私は、その時、その3人組のボーカルの男の子に、恋をした。
しかし、私はこの3人を見つけるのが、少し遅かったようだ。周りには、結構ギャラリーがいたし、熱心な視線を送る可愛い女の子も中にはいた。私は、男子と接するのが下手だ。男子と話したことなど、中高合わせて、10回、あれば良い。いつも、緊張してしまって、…まぁ、自意識過剰と言うやつだろうか…。
幸い、恋はしたことがなかったので、その点で、困ることは今まで経験せずにすんでいた。
しかし、これは大問題に発展しそうだ。この胸のドキドキは何だろう?この胸の高鳴りは、なんの合図だろう?あの男の子から目が離せない。ただ、声がすき。一生懸命張り上げる声と、その高い声を出す為に、首筋に浮かび上がる血管。
ダメだ…と思った。もう好きになっていた。こんなほとんど男の子と碌に話した事の無い私が、何をどうやって赤の他人に自分をアピールすれば良いのか…。
最後までライヴを聞き終わると、その3人は日曜日にストリーライヴをしているという。もう決まった。毎週、通おう。
それからは、楽しかった。人を好きになるって、こんなに素敵な事なのだと、初めて知った。最初は、見て帰るだけだったが、少しずつ差し入れをするようになった。
…と言っても、話すのは一言三言。それでも、幸せだった。
…と言っても、幸せだったのは、ほんの数週間だった。なんでだろう?ライヴから帰ると、涙が止まらない。胸が苦しくて、苦しくて、恋を、恋をした自分を、恨んだ。それには、容易に想像できた未来があった。
ギャラリーがどんどん増えていったのだ。ほんの一言三言話し、やはり一つ下だと分かった時、私の持ち合わせているかもわからない自信が、崩壊していった。

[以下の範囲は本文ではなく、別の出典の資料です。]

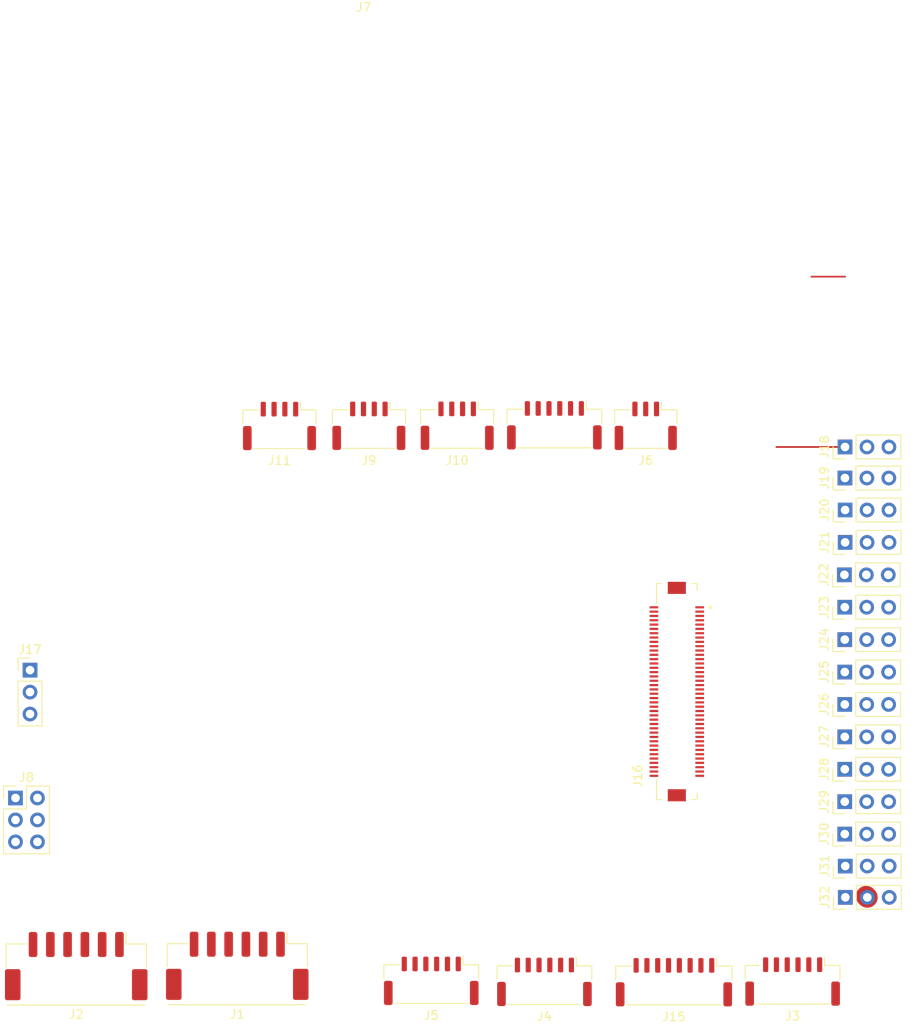
<source format=kicad_pcb>
(kicad_pcb
	(version 20241229)
	(generator "pcbnew")
	(generator_version "9.0")
	(general
		(thickness 1.6)
		(legacy_teardrops no)
	)
	(paper "A4")
	(layers
		(0 "F.Cu" signal)
		(2 "B.Cu" signal)
		(9 "F.Adhes" user "F.Adhesive")
		(11 "B.Adhes" user "B.Adhesive")
		(13 "F.Paste" user)
		(15 "B.Paste" user)
		(5 "F.SilkS" user "F.Silkscreen")
		(7 "B.SilkS" user "B.Silkscreen")
		(1 "F.Mask" user)
		(3 "B.Mask" user)
		(17 "Dwgs.User" user "User.Drawings")
		(19 "Cmts.User" user "User.Comments")
		(21 "Eco1.User" user "User.Eco1")
		(23 "Eco2.User" user "User.Eco2")
		(25 "Edge.Cuts" user)
		(27 "Margin" user)
		(31 "F.CrtYd" user "F.Courtyard")
		(29 "B.CrtYd" user "B.Courtyard")
		(35 "F.Fab" user)
		(33 "B.Fab" user)
		(39 "User.1" user)
		(41 "User.2" user)
		(43 "User.3" user)
		(45 "User.4" user)
	)
	(setup
		(pad_to_mask_clearance 0)
		(allow_soldermask_bridges_in_footprints no)
		(tenting front back)
		(pcbplotparams
			(layerselection 0x00000000_00000000_55555555_5755f5ff)
			(plot_on_all_layers_selection 0x00000000_00000000_00000000_00000000)
			(disableapertmacros no)
			(usegerberextensions no)
			(usegerberattributes yes)
			(usegerberadvancedattributes yes)
			(creategerberjobfile yes)
			(dashed_line_dash_ratio 12.000000)
			(dashed_line_gap_ratio 3.000000)
			(svgprecision 4)
			(plotframeref no)
			(mode 1)
			(useauxorigin no)
			(hpglpennumber 1)
			(hpglpenspeed 20)
			(hpglpendiameter 15.000000)
			(pdf_front_fp_property_popups yes)
			(pdf_back_fp_property_popups yes)
			(pdf_metadata yes)
			(pdf_single_document no)
			(dxfpolygonmode yes)
			(dxfimperialunits yes)
			(dxfusepcbnewfont yes)
			(psnegative no)
			(psa4output no)
			(plot_black_and_white yes)
			(sketchpadsonfab no)
			(plotpadnumbers no)
			(hidednponfab no)
			(sketchdnponfab yes)
			(crossoutdnponfab yes)
			(subtractmaskfromsilk no)
			(outputformat 1)
			(mirror no)
			(drillshape 1)
			(scaleselection 1)
			(outputdirectory "")
		)
	)
	(net 0 "")
	(net 1 "/VCC_5V")
	(net 2 "/GND")
	(net 3 "/AUX_BATT_VOLTAGE_SENS")
	(net 4 "/AUX_BATT_CURRENT_SENS")
	(net 5 "/BATT_CURRENT_SENS_PROT")
	(net 6 "/BATT_VOLTAGE_SENS_PROT")
	(net 7 "/SERIAL_4_RX")
	(net 8 "/SERIAL_4_TX")
	(net 9 "/I2C_2_SCL")
	(net 10 "/I2C_2_SDA")
	(net 11 "/SERIAL_1_CTS")
	(net 12 "/SERIAL_1_RTS")
	(net 13 "/SERIAL_2_RTS")
	(net 14 "/SERIAL_2_TX")
	(net 15 "/SERIAL_2_RX")
	(net 16 "/SERIAL_2_CTS")
	(net 17 "/PRESSURE_SENS_IN")
	(net 18 "/BUZZER_OUT(NC)")
	(net 19 "/OTG_DP1")
	(net 20 "/OTG_DM1")
	(net 21 "/FMU_LED_AMBER")
	(net 22 "/SERIAL_1_RX")
	(net 23 "/SERIAL_1_TX")
	(net 24 "/VBUS")
	(net 25 "/CAN_L_1")
	(net 26 "/CAN_H_1")
	(net 27 "/CAN_L_2")
	(net 28 "/CAN_H_2")
	(net 29 "/Primary_FMU_CH1_PROT")
	(net 30 "/Secondary_FMU_CH2_PROT")
	(net 31 "/Primary_FMU_CH4_PROT")
	(net 32 "/Primary_FMU_CH8_PROT")
	(net 33 "/PPM_SBUS_PROT")
	(net 34 "/Secondary_FMU_CH5_PROT")
	(net 35 "/Primary_FMU_CH3_PROT")
	(net 36 "/Secondary_FMU_CH1_PROT")
	(net 37 "/Primary_FMU_CH7_PROT")
	(net 38 "/Secondary_FMU_CH6_PROT")
	(net 39 "/Secondary_FMU_CH4_PROT")
	(net 40 "/Secondary_FMU_CH3_PROT")
	(net 41 "/Primary_FMU_CH5_PROT")
	(net 42 "/Primary_FMU_CH2_PROT")
	(net 43 "/Primary_FMU_CH6_PROT")
	(net 44 "/I2C_1_SDA")
	(net 45 "unconnected-(J16-Pad27)")
	(net 46 "unconnected-(J16-Pad51)")
	(net 47 "/I2C_1_SCL")
	(net 48 "/SERIAL_3_RX")
	(net 49 "unconnected-(J16-Pad17)")
	(net 50 "unconnected-(J15-Pin_8-Pad8)")
	(net 51 "unconnected-(J16-Pad8)")
	(net 52 "unconnected-(J16-Pad15)")
	(net 53 "unconnected-(J15-Pin_6-Pad6)")
	(net 54 "unconnected-(J15-Pin_7-Pad7)")
	(net 55 "unconnected-(J16-Pad45)")
	(net 56 "unconnected-(J16-Pad13)")
	(net 57 "/SERIAL_3_TX")
	(net 58 "/IO_VDD_3V3(NC)")
	(net 59 "/VDD_3V3_Spektrum")
	(net 60 "unconnected-(J16-Pad5)")
	(net 61 "unconnected-(J16-Pad57)")
	(net 62 "/S.Bus_Out")
	(net 63 "/VDD_SERVO")
	(net 64 "/IO_VDD_5V5")
	(net 65 "/IO_USART1_RX_SPECTRUM_DSM")
	(net 66 "/SERIAL_8_RX(NC)")
	(net 67 "/SERIAL_8_TX(NC)")
	(net 68 "unconnected-(J16-Pad71)")
	(net 69 "unconnected-(J16-Pad46)")
	(net 70 "unconnected-(J16-Pad9)")
	(net 71 "unconnected-(J16-Pad59)")
	(net 72 "unconnected-(J16-Pad3)")
	(net 73 "unconnected-(J16-Pad1)")
	(net 74 "unconnected-(J16-Pad14)")
	(net 75 "unconnected-(J16-Pad7)")
	(net 76 "unconnected-(J16-Pad24)")
	(net 77 "unconnected-(J16-Pad55)")
	(net 78 "unconnected-(J16-Pad28)")
	(net 79 "unconnected-(J16-Pad69)")
	(net 80 "unconnected-(J16-Pad43)")
	(net 81 "unconnected-(J16-Pad67)")
	(net 82 "unconnected-(J16-Pad73)")
	(net 83 "unconnected-(J16-Pad12)")
	(net 84 "unconnected-(J16-Pad10)")
	(net 85 "unconnected-(J16-Pad11)")
	(net 86 "unconnected-(J16-Pad75)")
	(footprint "Connector_JST:JST_GH_BM04B-GHS-TBT_1x04-1MP_P1.25mm_Vertical" (layer "F.Cu") (at 91.595 32.25 180))
	(footprint "Connector_Molex:Molex_CLIK-Mate_502443-0670_1x06-1MP_P2.00mm_Vertical" (layer "F.Cu") (at 47.5 94.775 180))
	(footprint "Connector_JST:JST_GH_BM06B-GHS-TBT_1x06-1MP_P1.25mm_Vertical" (layer "F.Cu") (at 102.845 32.2 180))
	(footprint "Connector_PinHeader_2.54mm:PinHeader_2x03_P2.54mm_Vertical" (layer "F.Cu") (at 40.47 75.32))
	(footprint "Connector_PinHeader_2.54mm:PinHeader_1x03_P2.54mm_Vertical" (layer "F.Cu") (at 136.48 38.3 90))
	(footprint "Connector_Molex:Molex_CLIK-Mate_502443-0670_1x06-1MP_P2.00mm_Vertical" (layer "F.Cu") (at 66.14 94.74 180))
	(footprint "DF17_4.0_-80DS-0.5V_57_:HRS_DF17_4.0_-80DS-0.5V_57_" (layer "F.Cu") (at 117.02 63.01 90))
	(footprint "Connector_JST:JST_GH_BM06B-GHS-TBT_1x06-1MP_P1.25mm_Vertical" (layer "F.Cu") (at 130.425 96.56 180))
	(footprint "Connector_PinHeader_2.54mm:PinHeader_1x03_P2.54mm_Vertical" (layer "F.Cu") (at 136.46 53.25 90))
	(footprint "Connector_JST:JST_GH_BM04B-GHS-TBT_1x04-1MP_P1.25mm_Vertical" (layer "F.Cu") (at 81.375 32.26 180))
	(footprint "Connector_JST:JST_GH_BM06B-GHS-TBT_1x06-1MP_P1.25mm_Vertical" (layer "F.Cu") (at 101.695 96.6 180))
	(footprint "Connector_PinHeader_2.54mm:PinHeader_1x03_P2.54mm_Vertical" (layer "F.Cu") (at 136.46 64.5 90))
	(footprint "Connector_PinHeader_2.54mm:PinHeader_1x03_P2.54mm_Vertical" (layer "F.Cu") (at 136.5 45.75 90))
	(footprint "Connector_JST:JST_GH_BM06B-GHS-TBT_1x06-1MP_P1.25mm_Vertical" (layer "F.Cu") (at 88.595 96.48 180))
	(footprint "Connector_PinHeader_2.54mm:PinHeader_1x03_P2.54mm_Vertical" (layer "F.Cu") (at 136.49 34.71 90))
	(footprint "Connector_PinHeader_2.54mm:PinHeader_1x03_P2.54mm_Vertical" (layer "F.Cu") (at 136.42 49.5 90))
	(footprint "Connector_PinHeader_2.54mm:PinHeader_1x03_P2.54mm_Vertical" (layer "F.Cu") (at 136.52 83.2 90))
	(footprint "Connector_JST:JST_GH_BM03B-GHS-TBT_1x03-1MP_P1.25mm_Vertical" (layer "F.Cu") (at 113.42 32.26 180))
	(footprint "Connector_PinHeader_2.54mm:PinHeader_1x03_P2.54mm_Vertical" (layer "F.Cu") (at 136.46 57 90))
	(footprint "Connector_PinHeader_2.54mm:PinHeader_1x03_P2.54mm_Vertical" (layer "F.Cu") (at 136.53 86.82 90))
	(footprint "Connector_JST:JST_GH_BM08B-GHS-TBT_1x08-1MP_P1.25mm_Vertical" (layer "F.Cu") (at 116.685 96.64 180))
	(footprint "Connector_PinHeader_2.54mm:PinHeader_1x03_P2.54mm_Vertical" (layer "F.Cu") (at 136.46 68.25 90))
	(footprint "Connector_PinHeader_2.54mm:PinHeader_1x03_P2.54mm_Vertical" (layer "F.Cu") (at 136.46 60.75 90))
	(footprint "Connector_JST:JST_GH_BM04B-GHS-TBT_1x04-1MP_P1.25mm_Vertical" (layer "F.Cu") (at 71.025 32.28 180))
	(footprint "Connector_PinHeader_2.54mm:PinHeader_1x03_P2.54mm_Vertical"
		(layer "F.Cu")
		(uuid "e50ac5ad-ebd6-41f2-92b4-5c7b5335dd1d")
		(at 136.46 79.5 90)
		(descr "Through hole straight pin header, 1x03, 2.54mm pitch, single row")
		(tags "Through hole pin header THT 1x03 2.54mm single row")
		(property "Reference" "J30"
			(at 0 -2.38 90)
			(layer "F.SilkS")
			(uuid "0213e64c-a4a3-4aee-94dc-4bcd89610f18")
			(effects
				(font
					(size 1 1)
					(thickness 0.15)
				)
			)
		)
		(property "Value" "1"
			(at 0 7.46 90)
			(layer "F.Fab")
			(uuid "c8d02daf-00a2-4c5f-b206-e40ad8d5e80f")
			(effects
				(font
					(size 1 1)
					(thickness 0.15)
				)
			)
		)
		(property "Datasheet" "~"
			(at 0 0 90)
			(layer "F.Fab")
			(hide yes)
			(uuid "65748686-707e-4246-acc4-e246b42f0fde")
			(effects
				(font
					(size 1.27 1.27)
					(thickness 0.15)
				)
			)
		)
		(property "Description" "Generic connector, single row, 01x03, script generated (kicad-library-utils/schlib/autogen/connector/)"
			(at 0 0 90)
			(layer "F.Fab")
			(hide yes)
			(uuid "7d735d29-f4ba-4d13-a2ab-758db3b
... [25545 chars truncated]
</source>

一つ下…そんなことが絶望に思える。相手にされるわけない…と。
私は、毎日泣いた。日記も、4ページに及び、その人に言えない気持ちが溢れ、たまった。
しかし、その時は、いきなり訪れた。
「僕たちは、解散します」
「え―――――!!!!」
ものすごいどよめきが、広場に響いた。
私は、目の前が真っ暗になった。
(もう…会えない?少し…ほんの少し…話せればよかったのに…苦しくても、悲しくても、辛くても、叶わなくても、会えるだけで、歌を聞けるだけで…それで…良かったのに…)
それから、高校を卒業するまで、私は、その人を想い続けた。…と言うより、忘れることが出来なかったのだ。
初恋とは、こんなにも、胸に残るものなのだ…と、こんなに消えない存在になるのだ…と、思い知らされた。
でも、良かった。会えて。恋して。話せて。苦しくて。切なくて。
全てが、私の中の、消えない存在。